Datavault AI (DVLT) Form 4: EOS transfers 180,000 shares under consulting side letter
Rhea-AI Filing Summary
Datavault AI Inc. insider Form 4 shows Nathaniel Bradley and EOS Technology Holdings Inc. jointly reporting changes in beneficial ownership. On 09/23/2025 a transaction coded J transferred 180,000 shares of common stock by EOS to a third party pursuant to a side letter tied to a consulting agreement; the reported price is $0. The filing lists 12,109,002 shares beneficially owned indirectly by EOS, 3,175,818 shares indirectly by Mr. Bradley’s spouse, and a separate disposition of 4,735,970 shares. The report explains Mr. Bradley’s voting and disposition power over EOS-held shares while disclaiming personal beneficial ownership except for any pecuniary interest. The form is signed by Mr.

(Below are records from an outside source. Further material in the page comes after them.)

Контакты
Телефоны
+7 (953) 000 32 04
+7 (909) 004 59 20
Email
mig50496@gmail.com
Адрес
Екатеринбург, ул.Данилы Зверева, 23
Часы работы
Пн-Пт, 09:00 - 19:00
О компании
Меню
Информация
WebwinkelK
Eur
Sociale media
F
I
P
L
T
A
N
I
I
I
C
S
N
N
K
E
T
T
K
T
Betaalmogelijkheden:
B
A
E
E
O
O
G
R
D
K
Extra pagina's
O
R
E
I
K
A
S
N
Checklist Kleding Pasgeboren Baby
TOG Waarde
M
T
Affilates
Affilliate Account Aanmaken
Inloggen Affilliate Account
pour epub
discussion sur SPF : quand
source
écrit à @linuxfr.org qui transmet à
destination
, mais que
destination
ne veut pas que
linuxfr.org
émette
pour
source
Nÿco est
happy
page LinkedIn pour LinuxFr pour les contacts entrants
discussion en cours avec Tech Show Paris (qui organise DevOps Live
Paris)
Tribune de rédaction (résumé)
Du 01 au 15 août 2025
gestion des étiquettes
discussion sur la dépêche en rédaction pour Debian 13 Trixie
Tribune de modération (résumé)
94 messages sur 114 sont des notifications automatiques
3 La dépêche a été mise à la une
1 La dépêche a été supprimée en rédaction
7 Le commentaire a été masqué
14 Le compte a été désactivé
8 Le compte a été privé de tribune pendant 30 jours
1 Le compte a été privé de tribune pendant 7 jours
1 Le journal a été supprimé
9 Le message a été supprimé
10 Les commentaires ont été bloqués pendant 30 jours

Bradley and EOS on 09/25/2025.
Positive
- Transparent joint disclosure by Nathaniel Bradley and EOS Technology Holdings Inc. clarifying indirect ownership and voting power
- Provides contractual context for the 180,000-share transfer (side letter tied to a consulting agreement)
Negative
- Insider-related dispositions reported, including a 4,735,970 share disposition and transfer of 180,000 shares, which change insider-linked share distribution
- Transfer reported at $0 for 180,000 shares, indicating a non-cash agreement rather than an open-market sale
Insights
TL;DR Insider filing records transfers of millions of shares, including a 180,000-share transfer tied to a consulting side letter.
The Form 4 records a non-derivative transfer on 09/23/2025 where EOS transferred 180,000 shares under a side letter related to a consulting agreement; price reported is $0, indicating a non-cash contractual transfer. The filing also documents a disposition line of 4,735,970 shares and large indirect holdings: 12,109,002 shares held by EOS and 3,175,818 by the spouse. For investors, these are material changes in insider-linked holdings because they alter the reported distribution of ownership, though the document provides no context on market impact or proceeds.

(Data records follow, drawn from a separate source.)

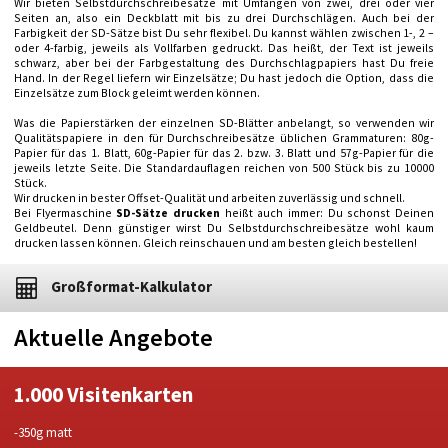
Wir bieten Selbstdurchschreibesätze mit Umfängen von zwei, drei oder vier
Seiten an, also ein Deckblatt mit bis zu drei Durchschlägen. Auch bei der
Farbigkeit der SD-Sätze bist Du sehr flexibel. Du kannst wählen zwischen 1-, 2 –
oder 4-farbig, jeweils als Vollfarben gedruckt. Das heißt, der Text ist jeweils
schwarz, aber bei der Farbgestaltung des Durchschlagpapiers hast Du freie
Hand. In der Regel liefern wir Einzelsätze; Du hast jedoch die Option, dass die
Einzelsätze zum Block geleimt werden können.
Was die Papierstärken der einzelnen SD-Blätter anbelangt, so verwenden wir
Qualitätspapiere in den für Durchschreibesätze üblichen Grammaturen: 80g-
Papier für das 1. Blatt, 60g-Papier für das 2. bzw. 3. Blatt und 57g-Papier für die
jeweils letzte Seite. Die Standardauflagen reichen von 500 Stück bis zu 10000
Stück.
Wir drucken in bester Offset-Qualität und arbeiten zuverlässig und schnell.
Bei Flyermaschine
SD-Sätze drucken
heißt auch immer: Du schonst Deinen
Geldbeutel. Denn günstiger wirst Du Selbstdurchschreibesätze wohl kaum
drucken lassen können. Gleich reinschauen und am besten gleich bestellen!
Großformat-Kalkulator
Aktuelle Angebote
1.000 Visitenkarten
-350g matt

TL;DR Joint filing clarifies control relationships and includes disclaimers of personal beneficial ownership by the reporting officer.
The disclosure appropriately states that Mr. Bradley, as an officer and director of EOS, has power to vote and dispose of EOS-held shares and includes standard disclaimers that he disclaims beneficial ownership except for pecuniary interest. The joint filing by an individual and an entity and the explanatory notes enhance transparency about indirect ownership and the contractual transfer mechanism (side letter and consulting agreement). The filing does not provide additional contractual terms beyond the transfer date and parties.
Insider Trade Summary
| Type | Security | Shares | Price | Value |
|---|---|---|---|---|
| Other | Common Stock | 180,000 | $0.00 | -- |
| holding | Common Stock | -- | -- | -- |
| holding | Common Stock | -- | -- | -- |
Footnotes (1)
- This Form 4 is jointly filed by Nathaniel Bradley ("Mr. Bradley") and EOS Technology Holdings Inc. ("EOS"). The shares of common stock, par value $0.0001 per share (the "Common Stock") of the issuer are beneficially owned both directly and indirectly, as outlined above and more fully described below, by Mr. Bradley. 180,000 shares of Common Stock of the issuer were transferred by EOS to a third party in pursuant to a side letter, dated as of September 23, 2025, (the "Side Letter") in connection with a consulting agreement, dated as of August 19, 2025 (the "Consulting Agreement"). Both the Consulting Agreement and the Side letter are by and between EOS and the consultant under the Consulting Agreement. Mr. Bradley, as an officer and member of the board of directors of EOS, has the power to dispose of and the power to vote the shares of Common Stock beneficially owned by EOS. Mr. Bradley disclaims beneficial ownership of such securities except to the extent of his pecuniary interest therein, and the inclusion of these securities in this report shall not be deemed an admission of beneficial ownership of such securities for purposes of Section 16 of the Securities Exchange Act of 1934 (the "Exchange Act") or for any other purposes. Mr. Bradley disclaims beneficial ownership of such securities except to the extent of his pecuniary interest therein, and the inclusion of these securities in this report shall not be deemed an admission of beneficial ownership of such securities for purposes of Section 16 of the Exchange Act or for any other purposes.